Berlin. Sie ist mehr als 3300 Jahre alt und gilt als größte Attraktion des Ägyptischen Museums in Berlin. Die Büste der Pharaonin Nofretete. Wissenschaftler des Imaging Science Centers an der Charite wollten wissen, in welchem Zustand sich die als "schönste Frau der Welt" gepriesene Skulptur befindet, und schoben sie in eine Röntgenröhre. Dabei machten sie eine sensationelle Entdeckung: Hinter der aus Gips modellierten Büste befindet sich ein zweites, nicht weniger fein gezeichnetes Gesicht aus Kalkstein.
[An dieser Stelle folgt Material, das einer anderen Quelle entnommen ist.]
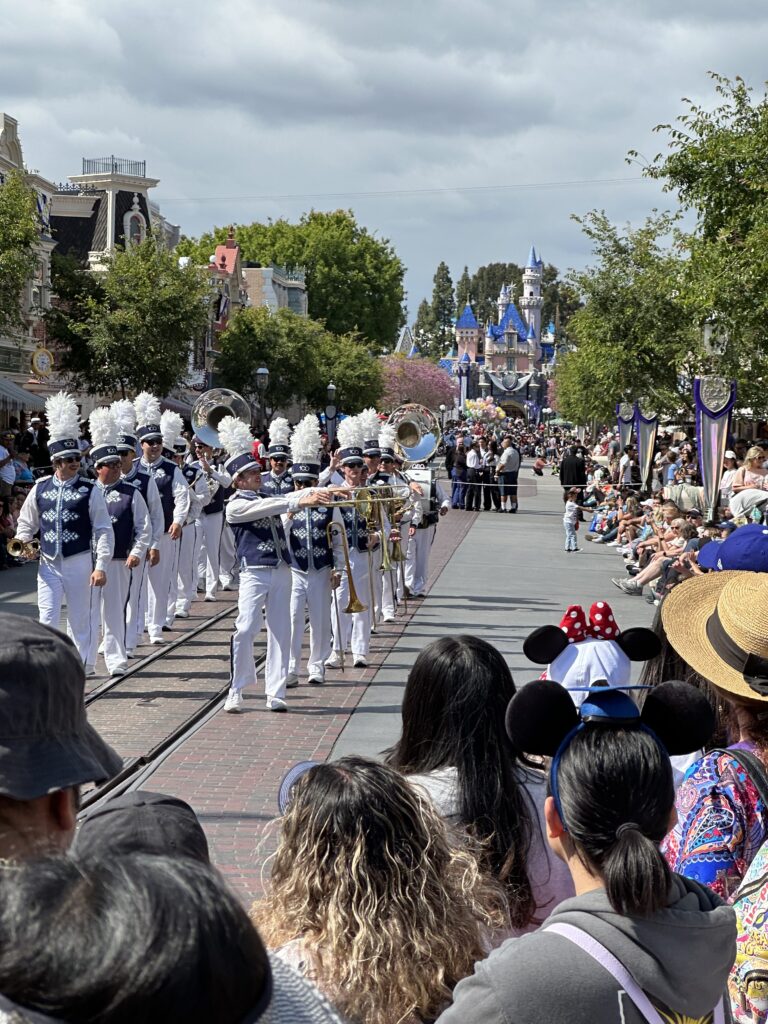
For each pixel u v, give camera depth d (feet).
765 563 14.83
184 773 28.35
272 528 35.01
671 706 9.10
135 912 4.53
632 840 7.70
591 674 12.14
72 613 37.73
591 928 7.61
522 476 222.28
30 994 4.34
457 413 411.34
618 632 12.68
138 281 139.74
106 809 8.53
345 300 288.30
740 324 74.02
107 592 39.88
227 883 5.27
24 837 7.20
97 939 4.43
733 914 7.95
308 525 38.91
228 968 4.68
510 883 11.56
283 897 9.44
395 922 9.18
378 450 50.19
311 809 9.50
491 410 386.73
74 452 37.45
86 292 143.23
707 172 73.97
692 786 10.69
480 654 12.08
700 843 10.39
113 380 140.46
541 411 544.62
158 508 43.16
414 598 58.90
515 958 7.53
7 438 83.71
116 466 40.83
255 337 198.29
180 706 35.32
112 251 149.48
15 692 7.11
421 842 9.54
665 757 8.37
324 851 9.34
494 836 11.48
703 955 7.65
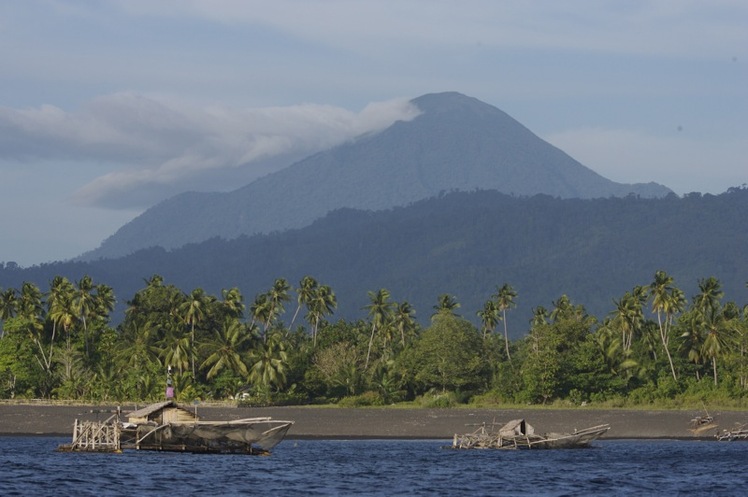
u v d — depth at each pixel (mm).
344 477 121312
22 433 191875
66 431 195125
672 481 121312
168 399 147875
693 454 161000
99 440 148500
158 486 108750
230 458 142375
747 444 184750
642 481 121125
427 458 149875
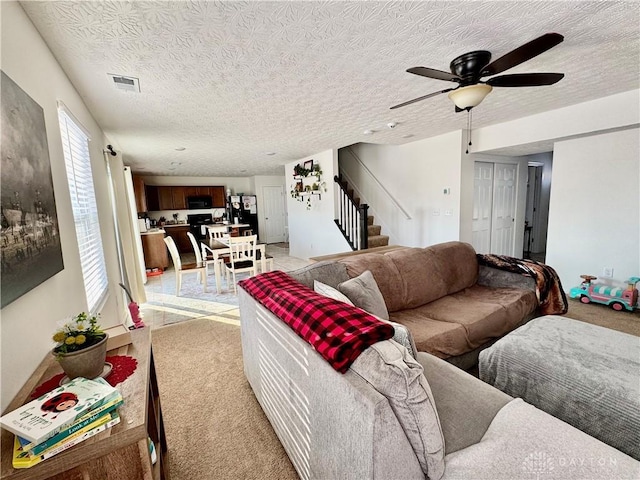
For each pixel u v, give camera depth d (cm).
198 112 289
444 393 118
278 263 643
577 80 253
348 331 104
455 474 84
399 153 519
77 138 225
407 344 120
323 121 342
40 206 120
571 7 150
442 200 453
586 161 346
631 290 311
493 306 234
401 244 534
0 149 91
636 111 280
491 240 488
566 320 197
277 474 143
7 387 87
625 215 324
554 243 382
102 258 256
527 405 103
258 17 149
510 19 159
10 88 101
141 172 768
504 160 480
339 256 301
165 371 233
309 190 607
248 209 920
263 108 287
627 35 180
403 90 252
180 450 158
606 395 131
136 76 207
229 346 274
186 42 169
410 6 145
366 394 83
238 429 172
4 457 70
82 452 72
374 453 79
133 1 132
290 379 132
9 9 117
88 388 85
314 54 189
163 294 449
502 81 188
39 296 116
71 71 193
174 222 857
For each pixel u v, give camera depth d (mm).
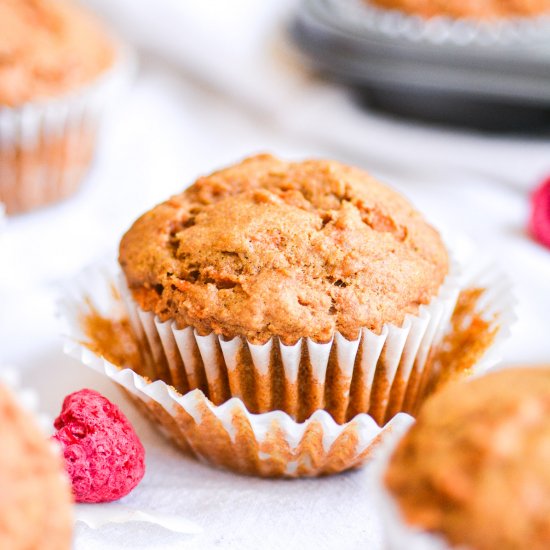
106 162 513
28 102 457
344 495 366
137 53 608
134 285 376
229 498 365
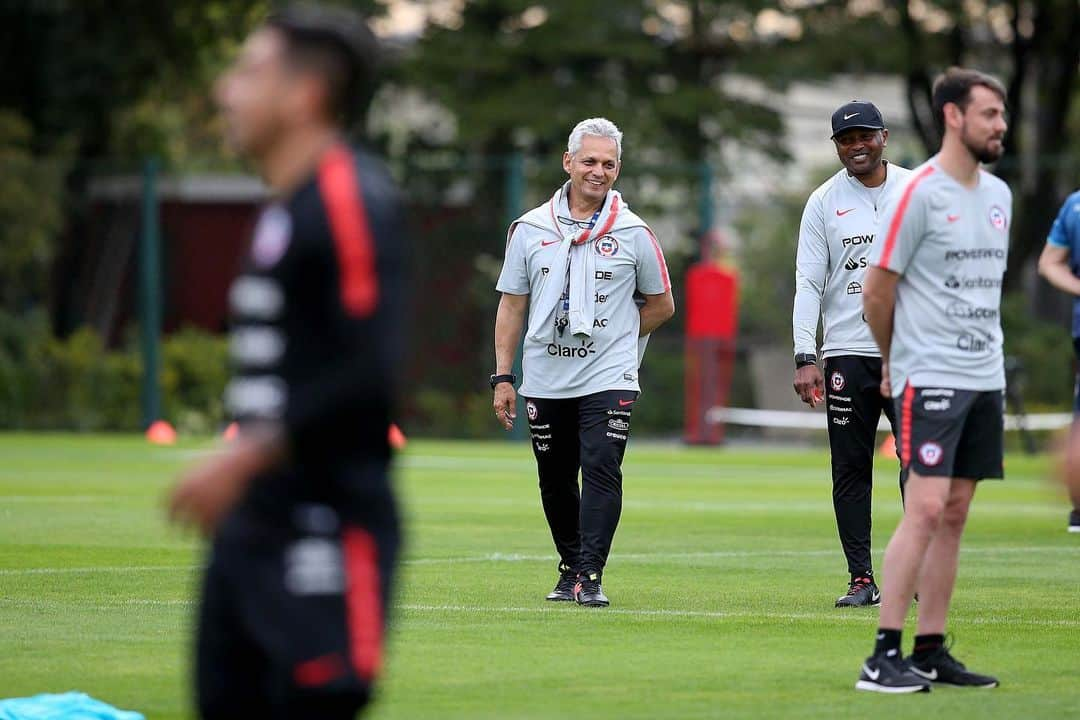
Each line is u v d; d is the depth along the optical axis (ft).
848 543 100.22
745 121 414.21
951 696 69.51
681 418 326.85
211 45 418.72
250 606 40.16
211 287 415.03
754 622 91.25
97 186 355.97
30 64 404.36
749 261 338.75
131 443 294.25
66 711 60.95
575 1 403.13
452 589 104.63
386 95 417.69
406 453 273.75
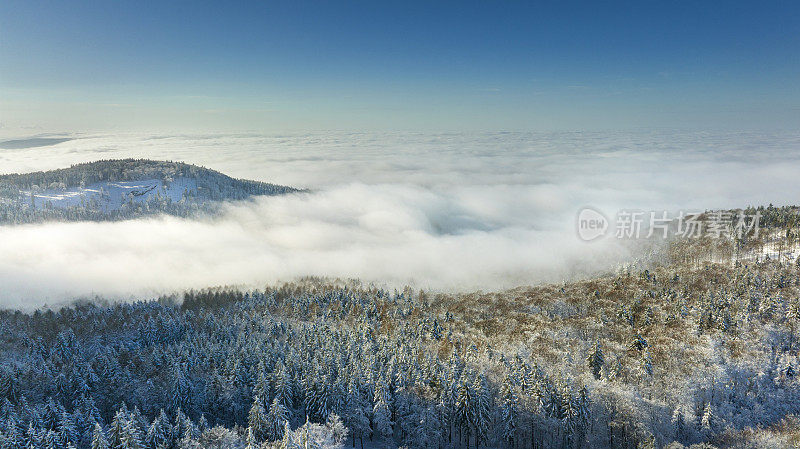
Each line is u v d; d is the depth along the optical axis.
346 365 88.81
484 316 140.62
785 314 104.25
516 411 69.81
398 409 75.69
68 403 83.25
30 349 110.12
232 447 60.78
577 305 141.50
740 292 123.75
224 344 104.44
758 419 76.25
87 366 88.12
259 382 78.19
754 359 89.12
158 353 100.25
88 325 132.00
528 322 127.62
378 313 148.38
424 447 70.50
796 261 139.50
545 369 83.94
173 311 148.38
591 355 88.19
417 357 91.06
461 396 70.50
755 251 161.12
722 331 101.25
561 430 69.38
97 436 58.50
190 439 61.31
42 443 62.50
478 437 71.62
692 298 129.62
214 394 83.00
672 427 72.50
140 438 62.75
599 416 70.88
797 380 83.88
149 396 82.81
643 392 79.25
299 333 122.06
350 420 73.62
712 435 71.75
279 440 62.78
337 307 154.50
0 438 61.53
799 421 74.69
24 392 83.06
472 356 89.56
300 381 81.69
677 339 102.00
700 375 84.06
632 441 68.12
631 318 120.88
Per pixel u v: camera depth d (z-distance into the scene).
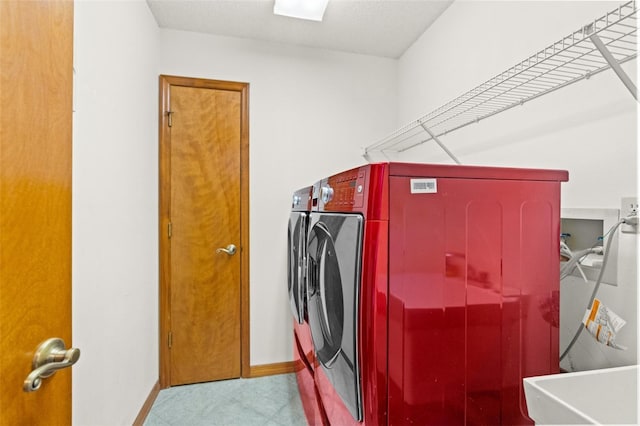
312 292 1.43
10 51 0.58
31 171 0.64
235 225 2.36
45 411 0.68
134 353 1.75
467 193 0.95
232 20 2.17
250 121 2.39
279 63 2.46
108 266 1.42
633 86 0.91
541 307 1.01
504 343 0.98
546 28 1.32
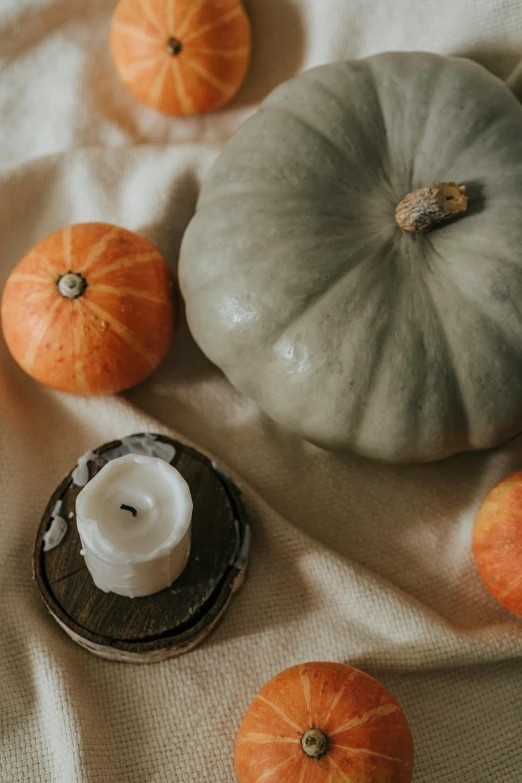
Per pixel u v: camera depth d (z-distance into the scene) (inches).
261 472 23.0
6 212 24.4
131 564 18.2
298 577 21.5
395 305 20.1
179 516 18.5
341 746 17.8
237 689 20.6
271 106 21.8
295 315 20.3
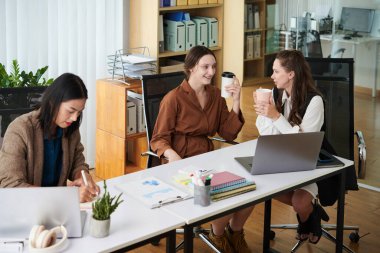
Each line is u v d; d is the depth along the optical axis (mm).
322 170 3217
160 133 3631
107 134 4922
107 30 5133
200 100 3707
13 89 3156
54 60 4809
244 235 3752
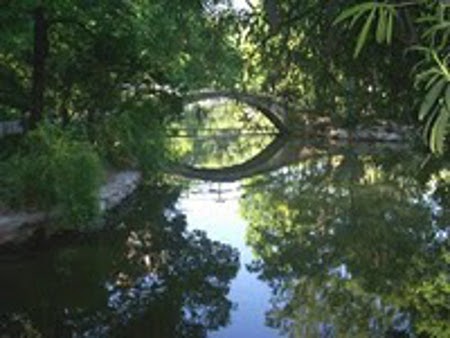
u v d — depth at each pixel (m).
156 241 22.44
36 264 17.66
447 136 5.19
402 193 30.33
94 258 18.72
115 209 23.59
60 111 26.69
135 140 28.23
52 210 18.58
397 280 17.45
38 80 23.55
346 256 20.58
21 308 15.34
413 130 6.01
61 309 15.56
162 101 28.33
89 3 23.12
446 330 13.68
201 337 13.95
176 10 7.02
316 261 20.28
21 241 17.53
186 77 27.80
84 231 19.14
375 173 37.06
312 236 23.53
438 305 15.17
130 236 22.81
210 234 24.23
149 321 14.97
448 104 3.43
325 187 34.12
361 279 17.89
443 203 27.34
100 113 27.27
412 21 4.12
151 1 24.36
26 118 26.50
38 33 23.28
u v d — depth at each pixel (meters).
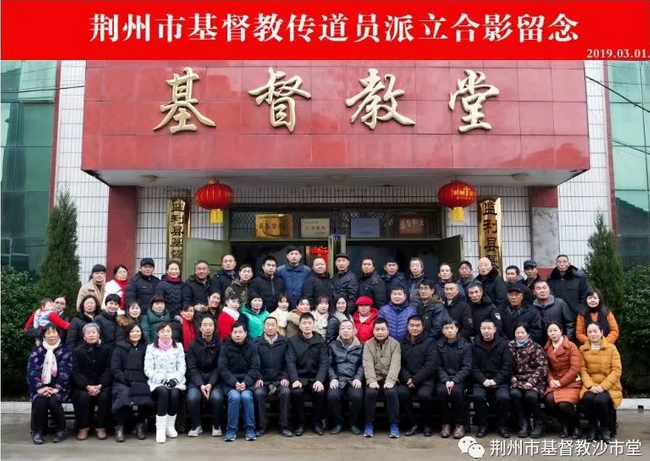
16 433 6.23
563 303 6.55
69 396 5.97
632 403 7.75
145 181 8.30
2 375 8.23
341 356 6.18
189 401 5.94
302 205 8.68
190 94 7.56
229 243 8.64
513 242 8.71
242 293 6.74
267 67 7.62
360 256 8.87
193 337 6.36
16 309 8.09
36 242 8.90
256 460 5.09
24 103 9.13
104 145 7.53
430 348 6.07
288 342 6.21
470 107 7.59
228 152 7.50
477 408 5.95
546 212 8.72
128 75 7.61
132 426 6.27
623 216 8.98
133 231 8.55
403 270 8.85
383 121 7.55
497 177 8.20
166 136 7.54
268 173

Auch dieses bildet Nofretete ab, allerdings mit nicht ganz so gerader Nase und Falten an den Mundwinkeln. "Als wir den Scan machten, war unbekannt, wie dick der Stuck im Gesicht ist und ob da überhaupt ein zweites Gesicht darunter ist", sagt Alexander Huppertz, der als Direktor des Centers für den Computer-Tomografie-Scan verantwortlich ist. Man habe zwar gewusst, dass ein Rohling hinter dem aus Stuck geformten Gesicht sei. Aber dass das innere Steingesicht so detailliert und dem äußeren Gesicht so ähnlich sei, sei eine große Überraschung gewesen.

"Das Klischee ist, dass immer alles schöner gemacht wird", sagt Huppertz. Das sei in diesem Fall aber nicht so. Im Vergleich der beiden Gesichter zeige sich, dass - aus heutiger Sicht - Veränderungen sowohl in positiver als auch in negativer Richtung gemacht worden seien. So seien am äußeren Gesicht an den Mundwinken Falten wegretuschiert, die Nase "begradigt oder geglättet" worden, dafür aber am Auge Falten hinzugefügt worden. "Es wurde also personalisiert, aber nicht idealisiert."

Die Entstehung des altägyptischen Meisterwerks, dessen Wert von einer Versicherung auf 390 Millionen Dollar geschätzt wurde, müsse man sich im 14. Jahrhundert v. Chr. folgendermaßen vorstellen, erzählt Huppertz: Nofretete saß beim königlichen Bildhauer Modell, der ihr Abbild in einen Stein meißelte. Dann hätten die Königin oder ihr Mann Echnaton das Kunstwerk inspiziert und Anweisungen für die Änderungen erteilt. Das Ergebnis sei die über den Stein modellierte berühmte Nofretete-Büste.

Huppertz und sein Team schoben die 47 Zentimeter hohe Büste bereits 2006 in eine Röhre, in der sonst Menschen geröntgt werden. Die Forschung an den Datensätzen dauerte zwei Jahre. Die Bilder vom Inneren der Büste lösten aber nicht nur Begeisterung aus. Der Experte: "Wir waren erschrocken, wie schlecht die Anbindung der einzelnen Materialien ist, wie anfällig das Objekt ist." Saniert werden könne Nofretete nicht. Deswegen müsse man sie "extrem vorsichtig anfassen". Dadurch, dass sie "sehr inhomogen ist, ist sie vibrations- und berührungsempfindlich".

Derzeit ist Nofretete im Alten Museum auf der Museumsinsel zu sehen. Bald steht ihr jedoch ein Umzug bevor. Zur Eröffnung des 100 Meter entfernten Neuen Museums soll sie vom 16. Oktober an dort für Glanz sorgen.